The colorful structures are places where the blast wave has run into something, typically a clump or a cloud of interstellar material that is normally invisible, Blair explained in an e-mail interview. The blast heats the material, which then cools down to produce the various colors.
Bluish regions represent hotter gas, struck most recently by the blast, he said. Reddish areas have had time to cool.
"In many other supernova remnants, this seems to happen over very small spatial scales and is difficult to observe," Blair said. "In the Pencil Nebula, the structure is easily resolved, and shows up on both large and small scales."

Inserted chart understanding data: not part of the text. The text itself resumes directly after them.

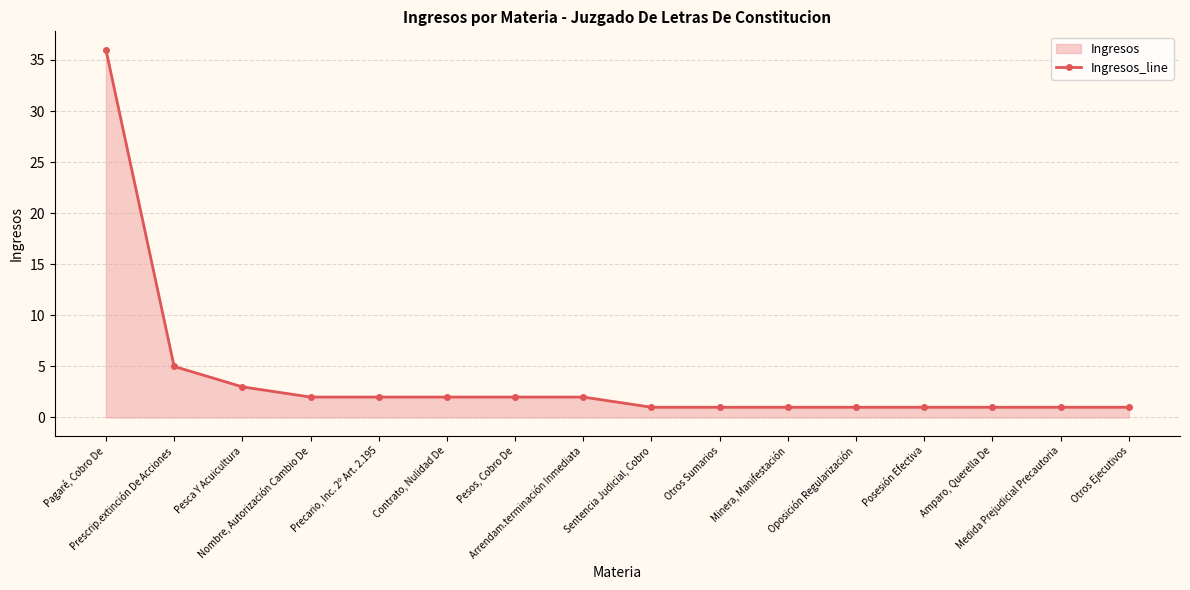

What is the sum of the values at Posesión Efectiva and Contrato, Nulidad De?

3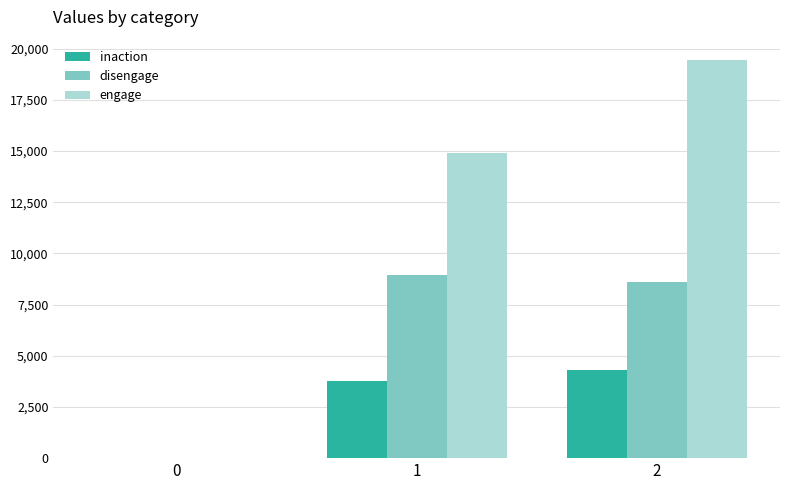

Which series changed the most between 0 and 2?

engage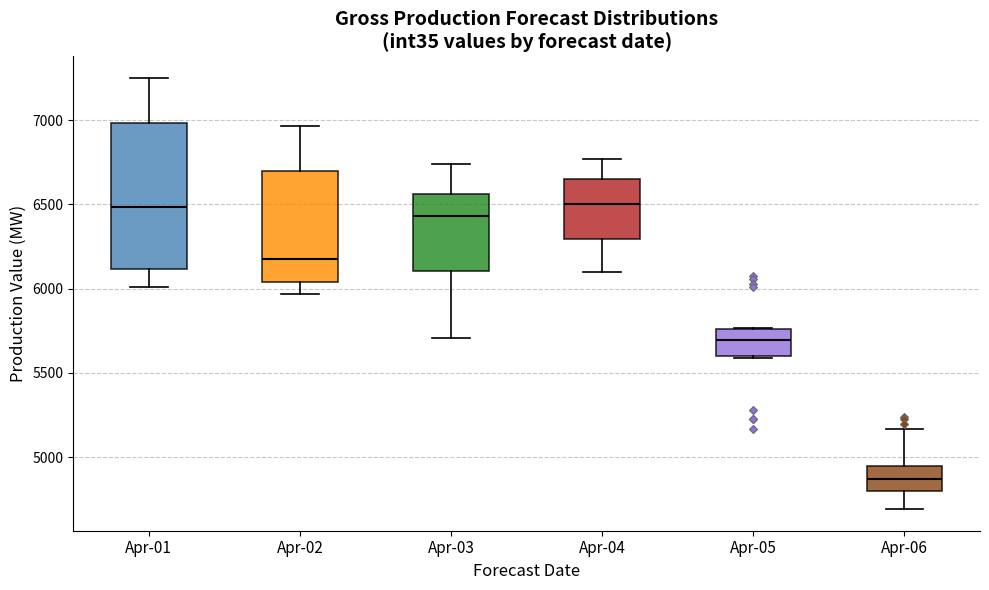

Where does the median line of the box for Apr-05 sit on the y-axis? The values are not printed on the chart, so give them approximately, as read against the axis.

5700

Also visible in the new picture is a bright star. It is not associated with the nebula, Blair said, but he has not yet calculated its distance. He suspects it is in the background and just happens to be intrinsically very bright.
Hubble's Advanced Camera for Surveys collected the data in October 2002 and the photo was released today. The picture covers an area about three-fourths of a light-year across. The whole Vela supernova remnant is some 114 light-years wide. It all sits about 815 light-years from Earth, which means we see it as it existed 815 years ago.

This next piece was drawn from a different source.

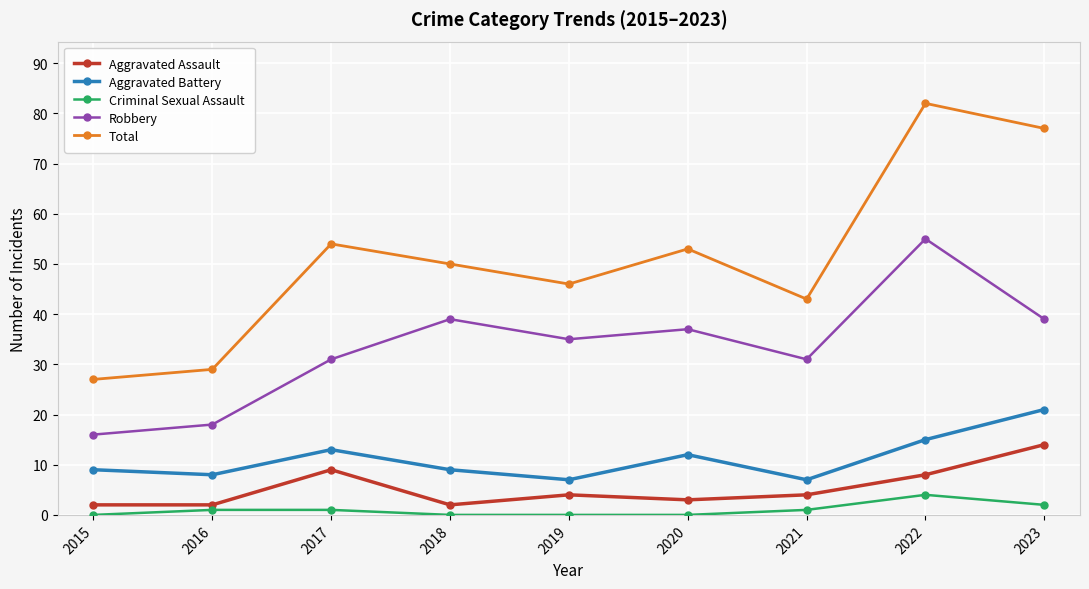

What is the difference between the Aggravated Assault values at 2021 and 2015?

2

Unlike other nebulae that reflect light, this one glows because the hot gas emits light.
Other nebulae are often roundish or spherical -- nothing like a pencil. Rounder nebulae are usually smaller, so that the entire thing fits into a camera's field of view, Blair explained. They're also typically created by stars that puff off their outer layers, rather than exploding.
If the age of the Vela supernova is correct, then material must have initially raced out from the star at nearly 22 million miles per hour (35 million kilometers per hour). Since then, everything has slowed down. The portions that make up the Pencil Nebula are moving at roughly 400,000 miles per hour (644,000 kilometers per hour).